* [Information supplied]:
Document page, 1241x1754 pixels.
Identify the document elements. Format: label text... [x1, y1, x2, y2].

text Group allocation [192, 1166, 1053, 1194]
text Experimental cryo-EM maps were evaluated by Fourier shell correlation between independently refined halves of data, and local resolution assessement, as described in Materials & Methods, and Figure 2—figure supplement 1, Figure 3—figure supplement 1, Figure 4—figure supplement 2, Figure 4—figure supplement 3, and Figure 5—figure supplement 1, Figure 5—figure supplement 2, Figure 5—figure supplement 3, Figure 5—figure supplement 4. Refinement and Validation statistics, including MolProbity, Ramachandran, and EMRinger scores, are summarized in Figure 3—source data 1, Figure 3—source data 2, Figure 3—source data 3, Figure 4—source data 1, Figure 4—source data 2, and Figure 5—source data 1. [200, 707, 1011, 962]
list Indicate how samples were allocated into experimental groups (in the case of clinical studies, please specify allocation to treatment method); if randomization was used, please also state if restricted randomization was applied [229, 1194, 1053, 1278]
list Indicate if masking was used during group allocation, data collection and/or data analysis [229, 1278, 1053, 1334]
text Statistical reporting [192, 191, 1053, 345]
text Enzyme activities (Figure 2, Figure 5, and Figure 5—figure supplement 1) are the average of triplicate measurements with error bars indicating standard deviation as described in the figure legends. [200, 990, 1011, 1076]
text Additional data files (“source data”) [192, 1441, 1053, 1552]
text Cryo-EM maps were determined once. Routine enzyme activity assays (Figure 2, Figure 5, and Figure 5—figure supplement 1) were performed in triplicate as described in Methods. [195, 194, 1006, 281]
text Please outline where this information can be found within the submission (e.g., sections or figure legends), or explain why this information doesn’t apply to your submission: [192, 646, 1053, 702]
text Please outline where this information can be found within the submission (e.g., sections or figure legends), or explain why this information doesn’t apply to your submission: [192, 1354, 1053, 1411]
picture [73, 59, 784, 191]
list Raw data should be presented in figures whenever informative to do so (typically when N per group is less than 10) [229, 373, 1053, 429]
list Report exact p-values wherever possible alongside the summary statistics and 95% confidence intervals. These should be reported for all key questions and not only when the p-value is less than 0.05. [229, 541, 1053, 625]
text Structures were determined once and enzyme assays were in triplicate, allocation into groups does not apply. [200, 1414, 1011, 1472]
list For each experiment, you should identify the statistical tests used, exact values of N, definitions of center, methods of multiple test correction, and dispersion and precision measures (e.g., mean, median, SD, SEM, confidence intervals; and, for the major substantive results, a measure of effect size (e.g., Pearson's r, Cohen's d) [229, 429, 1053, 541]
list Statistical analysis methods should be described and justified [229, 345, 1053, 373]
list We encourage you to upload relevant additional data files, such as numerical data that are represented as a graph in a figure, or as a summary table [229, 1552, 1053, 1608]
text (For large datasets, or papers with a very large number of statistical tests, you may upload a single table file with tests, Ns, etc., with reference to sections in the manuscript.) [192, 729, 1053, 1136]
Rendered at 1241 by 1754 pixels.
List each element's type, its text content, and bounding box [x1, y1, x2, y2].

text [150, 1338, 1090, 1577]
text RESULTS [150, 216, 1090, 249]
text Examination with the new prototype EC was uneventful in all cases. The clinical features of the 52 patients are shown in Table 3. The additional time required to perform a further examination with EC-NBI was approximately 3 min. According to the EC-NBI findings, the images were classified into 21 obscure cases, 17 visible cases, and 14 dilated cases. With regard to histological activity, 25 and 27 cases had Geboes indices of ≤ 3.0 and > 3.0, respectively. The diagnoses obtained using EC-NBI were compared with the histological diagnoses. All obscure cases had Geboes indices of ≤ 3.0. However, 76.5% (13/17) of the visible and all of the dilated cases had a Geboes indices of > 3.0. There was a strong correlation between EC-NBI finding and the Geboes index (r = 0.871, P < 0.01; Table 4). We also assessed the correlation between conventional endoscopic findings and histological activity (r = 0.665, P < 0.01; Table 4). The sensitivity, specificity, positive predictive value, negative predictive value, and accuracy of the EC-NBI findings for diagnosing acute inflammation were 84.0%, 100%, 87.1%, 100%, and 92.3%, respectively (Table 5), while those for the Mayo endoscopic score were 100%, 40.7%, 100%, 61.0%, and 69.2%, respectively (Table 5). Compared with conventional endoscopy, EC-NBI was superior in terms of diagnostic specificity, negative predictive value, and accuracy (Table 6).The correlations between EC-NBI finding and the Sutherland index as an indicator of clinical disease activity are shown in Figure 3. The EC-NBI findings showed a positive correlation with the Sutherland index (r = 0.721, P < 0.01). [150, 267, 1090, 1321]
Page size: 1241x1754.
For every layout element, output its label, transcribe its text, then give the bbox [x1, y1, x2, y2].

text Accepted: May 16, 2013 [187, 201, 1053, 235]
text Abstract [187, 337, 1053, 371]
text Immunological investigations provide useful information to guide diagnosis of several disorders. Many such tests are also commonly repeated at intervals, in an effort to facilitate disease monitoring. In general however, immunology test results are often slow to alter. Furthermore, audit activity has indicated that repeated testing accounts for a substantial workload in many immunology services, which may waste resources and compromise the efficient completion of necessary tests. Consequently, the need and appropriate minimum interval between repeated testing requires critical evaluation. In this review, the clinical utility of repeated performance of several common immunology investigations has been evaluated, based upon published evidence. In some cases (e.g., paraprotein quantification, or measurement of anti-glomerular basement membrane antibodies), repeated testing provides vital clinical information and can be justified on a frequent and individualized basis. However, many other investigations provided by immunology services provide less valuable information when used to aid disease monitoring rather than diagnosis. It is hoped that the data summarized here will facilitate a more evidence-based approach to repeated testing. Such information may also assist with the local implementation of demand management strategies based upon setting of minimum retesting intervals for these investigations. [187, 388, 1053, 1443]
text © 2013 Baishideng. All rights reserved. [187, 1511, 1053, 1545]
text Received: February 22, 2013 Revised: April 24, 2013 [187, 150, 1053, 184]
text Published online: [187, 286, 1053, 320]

* [Work item]:
Would you please return all lines of the data that include the word "once"?

* [Output for this exercise]:
text Cryo-EM maps were determined once. Routine enzyme activity assays (Figure 2, Figure 5, and Figure 5—figure supplement 1) were performed in triplicate as described in Methods. [195, 194, 1006, 281]
text Structures were determined once and enzyme assays were in triplicate, allocation into groups does not apply. [200, 1414, 1011, 1472]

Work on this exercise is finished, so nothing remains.